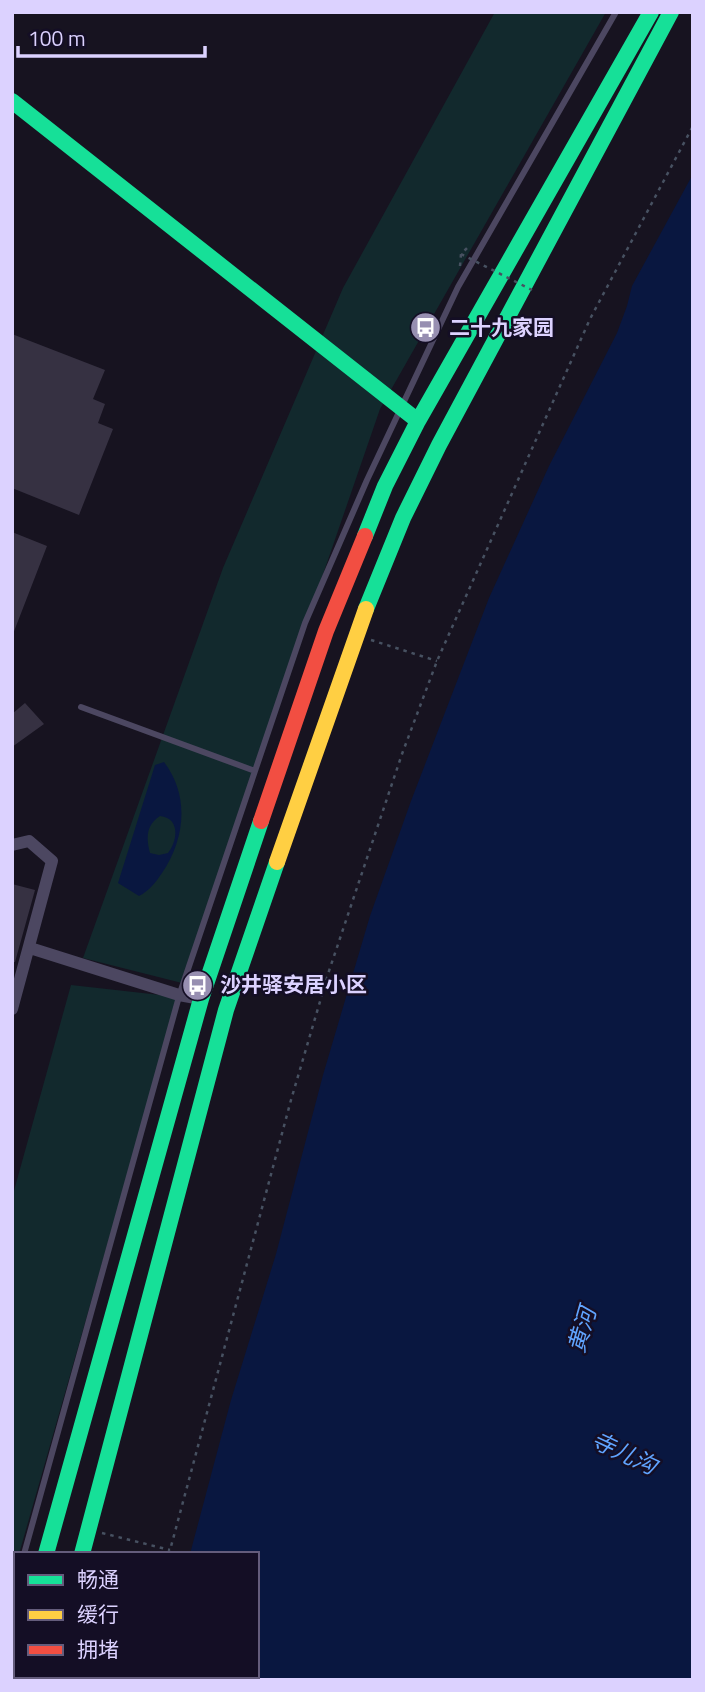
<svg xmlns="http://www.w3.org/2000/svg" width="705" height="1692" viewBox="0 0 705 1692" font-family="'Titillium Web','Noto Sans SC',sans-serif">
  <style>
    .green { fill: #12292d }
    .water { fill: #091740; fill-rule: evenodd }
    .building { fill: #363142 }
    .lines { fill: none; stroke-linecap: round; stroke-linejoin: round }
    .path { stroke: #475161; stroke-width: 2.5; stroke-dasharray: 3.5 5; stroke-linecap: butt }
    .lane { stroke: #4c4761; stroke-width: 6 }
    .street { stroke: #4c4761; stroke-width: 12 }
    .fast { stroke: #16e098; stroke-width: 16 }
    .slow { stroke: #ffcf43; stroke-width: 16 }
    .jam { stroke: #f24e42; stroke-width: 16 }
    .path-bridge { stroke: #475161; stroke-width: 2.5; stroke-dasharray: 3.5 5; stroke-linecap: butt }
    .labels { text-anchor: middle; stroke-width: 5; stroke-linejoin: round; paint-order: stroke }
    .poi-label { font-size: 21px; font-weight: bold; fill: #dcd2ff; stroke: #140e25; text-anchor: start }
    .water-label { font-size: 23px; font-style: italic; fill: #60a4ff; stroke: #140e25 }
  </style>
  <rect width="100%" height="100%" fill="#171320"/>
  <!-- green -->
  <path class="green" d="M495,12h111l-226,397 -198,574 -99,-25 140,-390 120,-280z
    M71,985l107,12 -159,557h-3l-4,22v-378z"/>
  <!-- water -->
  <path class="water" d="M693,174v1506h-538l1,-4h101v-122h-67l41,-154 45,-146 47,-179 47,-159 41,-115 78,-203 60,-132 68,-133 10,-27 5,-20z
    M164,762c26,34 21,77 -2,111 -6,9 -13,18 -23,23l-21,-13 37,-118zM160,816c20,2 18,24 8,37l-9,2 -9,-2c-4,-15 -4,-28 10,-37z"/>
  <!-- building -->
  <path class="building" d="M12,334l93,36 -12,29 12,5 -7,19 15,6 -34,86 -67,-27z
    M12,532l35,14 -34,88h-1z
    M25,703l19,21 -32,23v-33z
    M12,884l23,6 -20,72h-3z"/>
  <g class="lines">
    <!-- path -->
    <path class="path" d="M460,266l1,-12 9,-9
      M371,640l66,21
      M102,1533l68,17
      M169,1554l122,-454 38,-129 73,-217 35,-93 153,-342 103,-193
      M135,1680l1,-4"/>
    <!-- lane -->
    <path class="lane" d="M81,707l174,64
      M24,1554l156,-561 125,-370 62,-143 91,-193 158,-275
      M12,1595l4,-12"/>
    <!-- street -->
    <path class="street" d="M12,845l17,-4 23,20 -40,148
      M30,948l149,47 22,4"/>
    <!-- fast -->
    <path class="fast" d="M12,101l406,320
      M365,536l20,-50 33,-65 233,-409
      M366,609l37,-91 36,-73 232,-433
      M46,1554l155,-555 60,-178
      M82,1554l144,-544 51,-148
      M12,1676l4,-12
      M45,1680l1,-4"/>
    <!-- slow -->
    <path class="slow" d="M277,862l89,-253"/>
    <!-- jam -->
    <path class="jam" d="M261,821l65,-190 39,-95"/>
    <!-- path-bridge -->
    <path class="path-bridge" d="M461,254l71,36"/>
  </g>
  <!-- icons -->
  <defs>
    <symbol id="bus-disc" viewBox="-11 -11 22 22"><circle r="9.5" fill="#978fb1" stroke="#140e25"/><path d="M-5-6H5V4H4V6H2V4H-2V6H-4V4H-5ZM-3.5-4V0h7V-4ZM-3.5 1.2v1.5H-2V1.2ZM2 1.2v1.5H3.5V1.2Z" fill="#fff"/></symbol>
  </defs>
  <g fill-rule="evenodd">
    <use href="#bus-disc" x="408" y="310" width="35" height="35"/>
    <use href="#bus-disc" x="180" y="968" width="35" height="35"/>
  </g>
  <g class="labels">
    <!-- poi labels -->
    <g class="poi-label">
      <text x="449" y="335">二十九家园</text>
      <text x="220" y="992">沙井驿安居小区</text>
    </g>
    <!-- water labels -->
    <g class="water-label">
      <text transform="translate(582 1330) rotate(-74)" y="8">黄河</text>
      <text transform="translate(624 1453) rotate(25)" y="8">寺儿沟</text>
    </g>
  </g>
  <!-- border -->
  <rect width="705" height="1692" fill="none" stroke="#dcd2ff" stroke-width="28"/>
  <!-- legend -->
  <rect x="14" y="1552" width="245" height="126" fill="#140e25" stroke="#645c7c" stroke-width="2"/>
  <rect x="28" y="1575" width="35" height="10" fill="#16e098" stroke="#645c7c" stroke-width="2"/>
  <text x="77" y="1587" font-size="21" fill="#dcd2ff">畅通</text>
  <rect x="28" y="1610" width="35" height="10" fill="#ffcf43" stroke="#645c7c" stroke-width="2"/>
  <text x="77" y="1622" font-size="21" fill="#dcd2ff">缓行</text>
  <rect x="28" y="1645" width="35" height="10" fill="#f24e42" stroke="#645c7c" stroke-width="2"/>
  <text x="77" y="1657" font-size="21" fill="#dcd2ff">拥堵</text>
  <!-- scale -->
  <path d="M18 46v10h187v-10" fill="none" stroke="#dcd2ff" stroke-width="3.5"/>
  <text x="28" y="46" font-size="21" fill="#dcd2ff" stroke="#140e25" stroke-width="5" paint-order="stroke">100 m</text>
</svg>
==
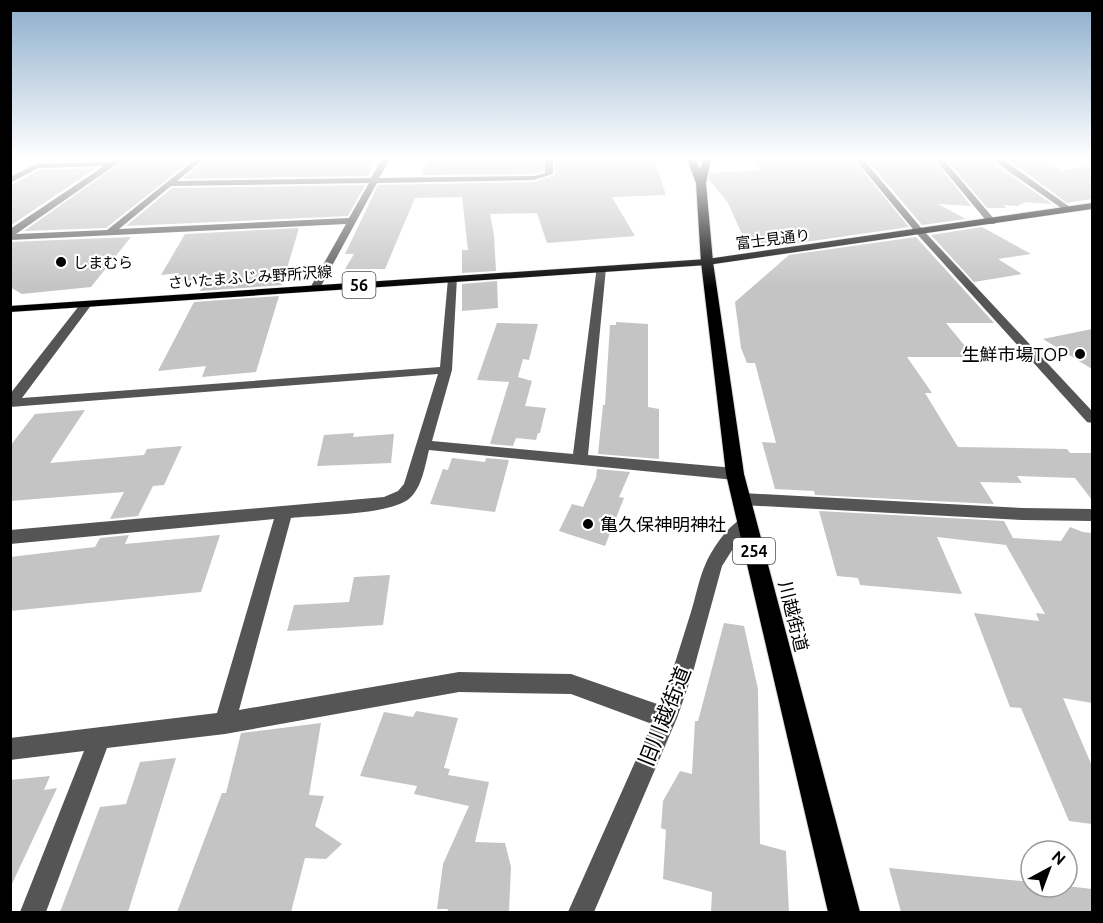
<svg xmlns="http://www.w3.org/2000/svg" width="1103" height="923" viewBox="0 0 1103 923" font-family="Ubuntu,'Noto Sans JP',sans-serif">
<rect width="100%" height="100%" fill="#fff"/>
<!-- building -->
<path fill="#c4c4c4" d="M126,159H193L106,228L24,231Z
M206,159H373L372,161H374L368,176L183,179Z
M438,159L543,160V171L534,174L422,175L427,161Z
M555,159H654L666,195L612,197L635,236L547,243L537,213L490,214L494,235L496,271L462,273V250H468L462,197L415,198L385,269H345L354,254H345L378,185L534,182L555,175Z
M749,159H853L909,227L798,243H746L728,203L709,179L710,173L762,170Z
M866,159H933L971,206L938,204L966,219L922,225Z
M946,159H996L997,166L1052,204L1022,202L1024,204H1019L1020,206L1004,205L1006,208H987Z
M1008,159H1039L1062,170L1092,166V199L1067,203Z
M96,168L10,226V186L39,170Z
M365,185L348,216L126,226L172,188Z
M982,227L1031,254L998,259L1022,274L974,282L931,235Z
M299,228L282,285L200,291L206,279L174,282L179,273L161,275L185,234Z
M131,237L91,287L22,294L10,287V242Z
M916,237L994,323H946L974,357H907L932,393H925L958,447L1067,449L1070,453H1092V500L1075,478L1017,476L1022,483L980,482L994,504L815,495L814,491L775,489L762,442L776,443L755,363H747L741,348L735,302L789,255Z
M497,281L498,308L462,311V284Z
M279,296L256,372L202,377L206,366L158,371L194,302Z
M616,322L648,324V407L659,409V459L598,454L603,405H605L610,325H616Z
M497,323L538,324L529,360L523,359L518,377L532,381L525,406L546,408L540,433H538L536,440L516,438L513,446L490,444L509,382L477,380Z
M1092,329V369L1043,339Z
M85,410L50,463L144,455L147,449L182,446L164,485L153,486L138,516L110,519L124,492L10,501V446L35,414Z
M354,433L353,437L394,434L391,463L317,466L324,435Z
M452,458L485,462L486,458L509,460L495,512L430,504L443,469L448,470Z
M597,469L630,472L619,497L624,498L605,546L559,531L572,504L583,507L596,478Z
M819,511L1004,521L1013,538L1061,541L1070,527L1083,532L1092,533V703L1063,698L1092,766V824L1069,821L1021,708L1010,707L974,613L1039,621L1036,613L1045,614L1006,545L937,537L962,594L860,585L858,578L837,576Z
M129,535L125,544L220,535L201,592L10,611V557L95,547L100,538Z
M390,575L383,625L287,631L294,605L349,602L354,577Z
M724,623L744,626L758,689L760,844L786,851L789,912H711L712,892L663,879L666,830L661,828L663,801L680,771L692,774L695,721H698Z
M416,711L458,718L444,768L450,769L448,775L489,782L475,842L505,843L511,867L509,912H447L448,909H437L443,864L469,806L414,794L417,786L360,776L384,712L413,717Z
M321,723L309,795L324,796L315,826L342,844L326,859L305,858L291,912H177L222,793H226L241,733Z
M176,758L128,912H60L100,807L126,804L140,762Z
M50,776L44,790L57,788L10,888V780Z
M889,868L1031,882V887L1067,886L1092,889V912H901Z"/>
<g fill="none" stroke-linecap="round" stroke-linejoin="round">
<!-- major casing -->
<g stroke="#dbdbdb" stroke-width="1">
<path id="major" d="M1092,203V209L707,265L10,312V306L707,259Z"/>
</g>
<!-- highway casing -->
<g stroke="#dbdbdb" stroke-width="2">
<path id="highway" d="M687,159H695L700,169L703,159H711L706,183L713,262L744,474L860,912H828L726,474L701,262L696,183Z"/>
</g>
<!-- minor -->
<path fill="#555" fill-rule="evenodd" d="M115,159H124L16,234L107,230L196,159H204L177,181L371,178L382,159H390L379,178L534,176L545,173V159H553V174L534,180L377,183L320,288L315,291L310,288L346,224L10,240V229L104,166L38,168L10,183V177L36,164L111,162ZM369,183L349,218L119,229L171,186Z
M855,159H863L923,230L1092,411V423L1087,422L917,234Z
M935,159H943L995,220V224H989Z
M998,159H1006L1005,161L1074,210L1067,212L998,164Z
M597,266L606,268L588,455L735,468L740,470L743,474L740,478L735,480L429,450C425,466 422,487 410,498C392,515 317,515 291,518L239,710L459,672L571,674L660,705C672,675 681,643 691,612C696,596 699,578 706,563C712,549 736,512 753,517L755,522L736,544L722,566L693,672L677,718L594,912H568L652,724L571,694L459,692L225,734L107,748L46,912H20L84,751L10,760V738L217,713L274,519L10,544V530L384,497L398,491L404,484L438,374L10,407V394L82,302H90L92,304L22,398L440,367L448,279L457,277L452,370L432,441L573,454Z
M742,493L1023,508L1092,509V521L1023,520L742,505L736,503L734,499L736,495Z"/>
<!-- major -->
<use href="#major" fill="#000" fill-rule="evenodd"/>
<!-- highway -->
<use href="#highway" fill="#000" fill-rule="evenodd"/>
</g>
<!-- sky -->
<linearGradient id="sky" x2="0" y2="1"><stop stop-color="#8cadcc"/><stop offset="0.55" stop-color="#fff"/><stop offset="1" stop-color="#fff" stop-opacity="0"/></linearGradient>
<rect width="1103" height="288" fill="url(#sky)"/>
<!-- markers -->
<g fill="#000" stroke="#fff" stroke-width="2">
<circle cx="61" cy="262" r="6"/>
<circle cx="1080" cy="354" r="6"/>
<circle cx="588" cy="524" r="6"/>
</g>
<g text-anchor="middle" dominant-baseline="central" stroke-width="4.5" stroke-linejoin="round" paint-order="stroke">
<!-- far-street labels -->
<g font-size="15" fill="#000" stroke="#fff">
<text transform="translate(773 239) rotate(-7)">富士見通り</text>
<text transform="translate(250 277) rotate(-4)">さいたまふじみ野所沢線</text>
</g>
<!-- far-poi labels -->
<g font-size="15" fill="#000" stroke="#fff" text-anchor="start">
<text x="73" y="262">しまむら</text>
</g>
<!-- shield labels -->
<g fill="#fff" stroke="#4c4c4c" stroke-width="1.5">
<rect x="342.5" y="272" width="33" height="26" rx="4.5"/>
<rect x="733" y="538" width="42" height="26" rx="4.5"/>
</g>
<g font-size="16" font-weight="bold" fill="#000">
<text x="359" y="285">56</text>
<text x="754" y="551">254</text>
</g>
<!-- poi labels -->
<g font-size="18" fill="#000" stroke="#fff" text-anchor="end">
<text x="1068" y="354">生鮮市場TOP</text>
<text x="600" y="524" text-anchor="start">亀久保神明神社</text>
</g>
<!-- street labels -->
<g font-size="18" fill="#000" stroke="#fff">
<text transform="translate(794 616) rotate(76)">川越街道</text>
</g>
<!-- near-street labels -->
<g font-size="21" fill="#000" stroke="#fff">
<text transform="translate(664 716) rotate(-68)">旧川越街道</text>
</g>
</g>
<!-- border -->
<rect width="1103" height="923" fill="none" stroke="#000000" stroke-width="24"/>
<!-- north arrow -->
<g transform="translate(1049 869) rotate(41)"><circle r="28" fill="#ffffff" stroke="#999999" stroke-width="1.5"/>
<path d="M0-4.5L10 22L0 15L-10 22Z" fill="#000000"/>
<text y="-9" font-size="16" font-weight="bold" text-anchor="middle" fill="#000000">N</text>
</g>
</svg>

▸ **Task objective**: Report, from the entries above, each line where "lines" is found.

▸ **Output below**:
    .lines { fill: none; stroke-linecap: round; stroke-linejoin: round }
  <g class="lines">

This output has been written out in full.